Salda'nın kapalı havza bir göl olduğunu ifade eden Dr. Erol Kesici, “Kapalı havza göller, ona bulaşacak her türlü kirliliği suyunda depo eder ve dışarıya atamaz. Kendi kendini temizleyemez. O nedenle çok hassas ve kırılgandır, çabuk kirlenir, içerisinde bulunan az sayıdaki canlı türleri korunamazsa kokar, beyaz tortul yapıları, turkuaz renkli suyu solar. Kirlilik ve kuraklık bulaşıcıdır. Salda Gölü gibi 180 metre derinlikteki bir gölden ve hassas ekosisteme sahip bu tür korunur alanlardan, kirliliği ve bakterileşmeyi uzaklaştırmak adeta imkansızdır. Gölü besleyen derelerin önüne baraj, gölet yapılması, çevresinde oluşan kuraklık, su akışının engellenmesinden göl her bakımdan aşırı oranda etkilenmiş durumdadır" dedi.
Salda Gölü'nün varlığının kıyısıyla çevresindeki ormanlara, kuşundan kurduna, otsulardan makilere, göle ulaşan derelerden yer altı suları ve dağlarıyla bir bütün olduğunu anlatan Dr. Kesici, “Onlar korunursa Salda Gölü de korunmuş olur. Göl çevresinde bu bileşenler birer birer hızla azalmakta. Yol yapımı, kıyı işgalleri, alışveriş, artan araç trafiği, egzoz gazı, piknik ve çevresindeki köylerdeki hareketlilik, altyapı yetersizlikleri, gölün bakir alanlarına, suyuna ulaşmaya imkan tanıyan yol vb. yapılanmalar artmakta ve kontrol altına alınamamaktadır.

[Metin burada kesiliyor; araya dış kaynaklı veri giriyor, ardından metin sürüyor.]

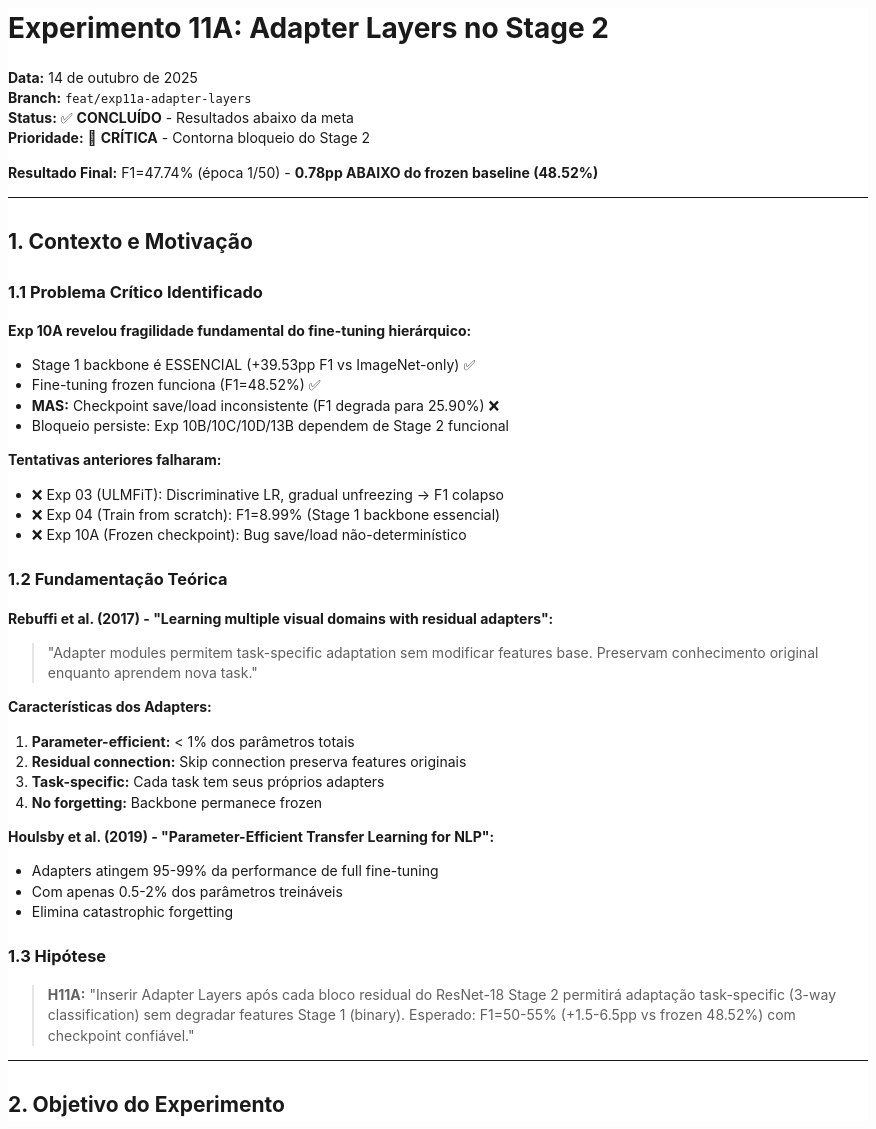 # Experimento 11A: Adapter Layers no Stage 2

**Data:** 14 de outubro de 2025  
**Branch:** `feat/exp11a-adapter-layers`  
**Status:** ✅ **CONCLUÍDO** - Resultados abaixo da meta  
**Prioridade:** 🔴 **CRÍTICA** - Contorna bloqueio do Stage 2

**Resultado Final:** F1=47.74% (época 1/50) - **0.78pp ABAIXO do frozen baseline (48.52%)**

---

## 1. Contexto e Motivação

### 1.1 Problema Crítico Identificado

**Exp 10A revelou fragilidade fundamental do fine-tuning hierárquico:**
- Stage 1 backbone é ESSENCIAL (+39.53pp F1 vs ImageNet-only) ✅
- Fine-tuning frozen funciona (F1=48.52%) ✅
- **MAS:** Checkpoint save/load inconsistente (F1 degrada para 25.90%) ❌
- Bloqueio persiste: Exp 10B/10C/10D/13B dependem de Stage 2 funcional

**Tentativas anteriores falharam:**
- ❌ Exp 03 (ULMFiT): Discriminative LR, gradual unfreezing → F1 colapso
- ❌ Exp 04 (Train from scratch): F1=8.99% (Stage 1 backbone essencial)
- ❌ Exp 10A (Frozen checkpoint): Bug save/load não-determinístico

### 1.2 Fundamentação Teórica

**Rebuffi et al. (2017) - "Learning multiple visual domains with residual adapters":**
> "Adapter modules permitem task-specific adaptation sem modificar features base. Preservam conhecimento original enquanto aprendem nova task."

**Características dos Adapters:**
1. **Parameter-efficient:** < 1% dos parâmetros totais
2. **Residual connection:** Skip connection preserva features originais
3. **Task-specific:** Cada task tem seus próprios adapters
4. **No forgetting:** Backbone permanece frozen

**Houlsby et al. (2019) - "Parameter-Efficient Transfer Learning for NLP":**
- Adapters atingem 95-99% da performance de full fine-tuning
- Com apenas 0.5-2% dos parâmetros treináveis
- Elimina catastrophic forgetting

### 1.3 Hipótese

> **H11A:** "Inserir Adapter Layers após cada bloco residual do ResNet-18 Stage 2 permitirá adaptação task-specific (3-way classification) sem degradar features Stage 1 (binary). Esperado: F1=50-55% (+1.5-6.5pp vs frozen 48.52%) com checkpoint confiável."

---

## 2. Objetivo do Experimento
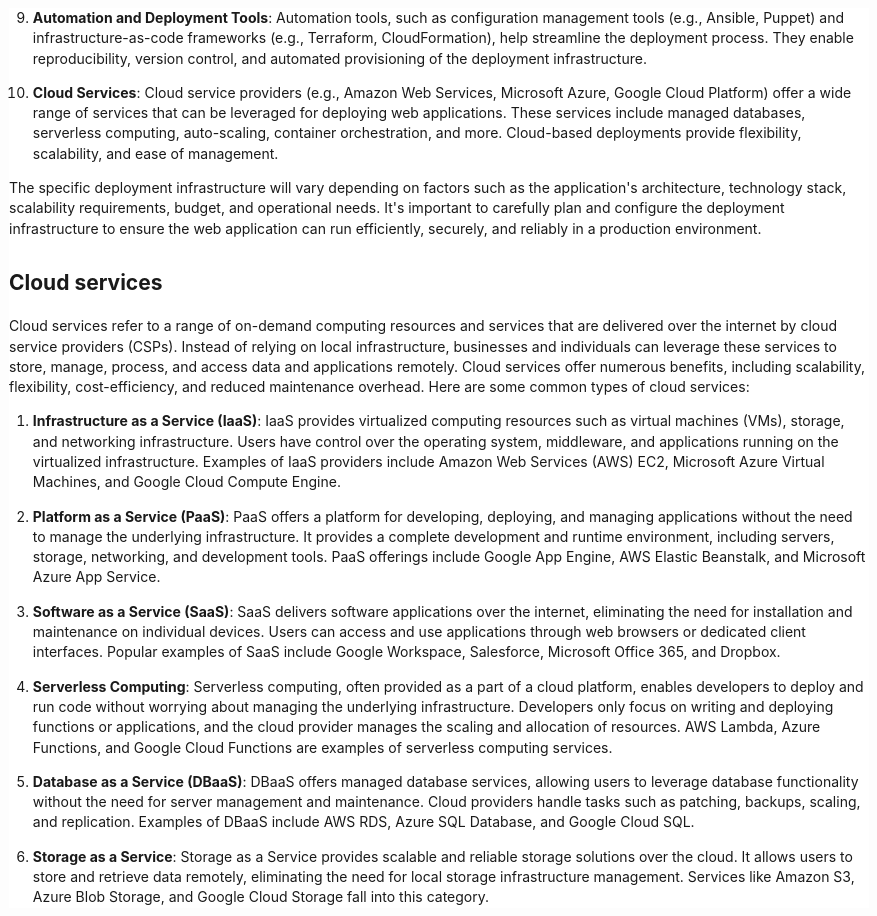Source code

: 9. **Automation and Deployment Tools**: Automation tools, such as configuration management tools (e.g., Ansible, Puppet) and infrastructure-as-code frameworks (e.g., Terraform, CloudFormation), help streamline the deployment process. They enable reproducibility, version control, and automated provisioning of the deployment infrastructure.

10. **Cloud Services**: Cloud service providers (e.g., Amazon Web Services, Microsoft Azure, Google Cloud Platform) offer a wide range of services that can be leveraged for deploying web applications. These services include managed databases, serverless computing, auto-scaling, container orchestration, and more. Cloud-based deployments provide flexibility, scalability, and ease of management.

The specific deployment infrastructure will vary depending on factors such as the application's architecture, technology stack, scalability requirements, budget, and operational needs. It's important to carefully plan and configure the deployment infrastructure to ensure the web application can run efficiently, securely, and reliably in a production environment.

## Cloud services

Cloud services refer to a range of on-demand computing resources and services that are delivered over the internet by cloud service providers (CSPs). Instead of relying on local infrastructure, businesses and individuals can leverage these services to store, manage, process, and access data and applications remotely. Cloud services offer numerous benefits, including scalability, flexibility, cost-efficiency, and reduced maintenance overhead. Here are some common types of cloud services:

1. **Infrastructure as a Service (IaaS)**: IaaS provides virtualized computing resources such as virtual machines (VMs), storage, and networking infrastructure. Users have control over the operating system, middleware, and applications running on the virtualized infrastructure. Examples of IaaS providers include Amazon Web Services (AWS) EC2, Microsoft Azure Virtual Machines, and Google Cloud Compute Engine.

2. **Platform as a Service (PaaS)**: PaaS offers a platform for developing, deploying, and managing applications without the need to manage the underlying infrastructure. It provides a complete development and runtime environment, including servers, storage, networking, and development tools. PaaS offerings include Google App Engine, AWS Elastic Beanstalk, and Microsoft Azure App Service.

3. **Software as a Service (SaaS)**: SaaS delivers software applications over the internet, eliminating the need for installation and maintenance on individual devices. Users can access and use applications through web browsers or dedicated client interfaces. Popular examples of SaaS include Google Workspace, Salesforce, Microsoft Office 365, and Dropbox.

4. **Serverless Computing**: Serverless computing, often provided as a part of a cloud platform, enables developers to deploy and run code without worrying about managing the underlying infrastructure. Developers only focus on writing and deploying functions or applications, and the cloud provider manages the scaling and allocation of resources. AWS Lambda, Azure Functions, and Google Cloud Functions are examples of serverless computing services.

5. **Database as a Service (DBaaS)**: DBaaS offers managed database services, allowing users to leverage database functionality without the need for server management and maintenance. Cloud providers handle tasks such as patching, backups, scaling, and replication. Examples of DBaaS include AWS RDS, Azure SQL Database, and Google Cloud SQL.

6. **Storage as a Service**: Storage as a Service provides scalable and reliable storage solutions over the cloud. It allows users to store and retrieve data remotely, eliminating the need for local storage infrastructure management. Services like Amazon S3, Azure Blob Storage, and Google Cloud Storage fall into this category.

Salda Gölü'nün neredeyse her noktasına insanlar kolaylıkla ulaşabilmekte, olumsuz (karartma- kirletme) izlerini bırakmaktadır. Göl çevresinde bu kirli kullanımın yanı sıra havzada kuraklıkla birlikte ne yazık ki artan, yine kontrol altına alınamayan yasal ve yasal olmayan sondaj kuyularındaki aşırı artış, gölün yıllardır belirtiğimiz hassas kıyı kesimlerinde kararmalara, kararan kesimlerde büyük çatlakların, çukurların oluşmasına neden olmaktadır" ifadelerini kullandı.
Salda Gölü çevresinde magnezyum kaynaklar yani hidromanyezit oluşumların gölde en çok oluştuğu kesimlerde su çekilmeleri sonucu sorunlar başladığını belirten Dr. Erol Kesici, “Hidromanyezit oluşumların düzensiz ve gerçekleşemez olması ve bunun sonucunda stromatolit (katmanlı kümeler) dediğimiz beyaz adacıkların oluşamaması, kararması belirlenmiştir. Kıyı bölgesinde belirlediğimiz en ilginç stromatolit oluşum, gölün içine sürüklenen büyük bir dal parçasının üzerine tutunan hidromanyezit kümeleri. Pamukkale'deki tortul yapılar gibi.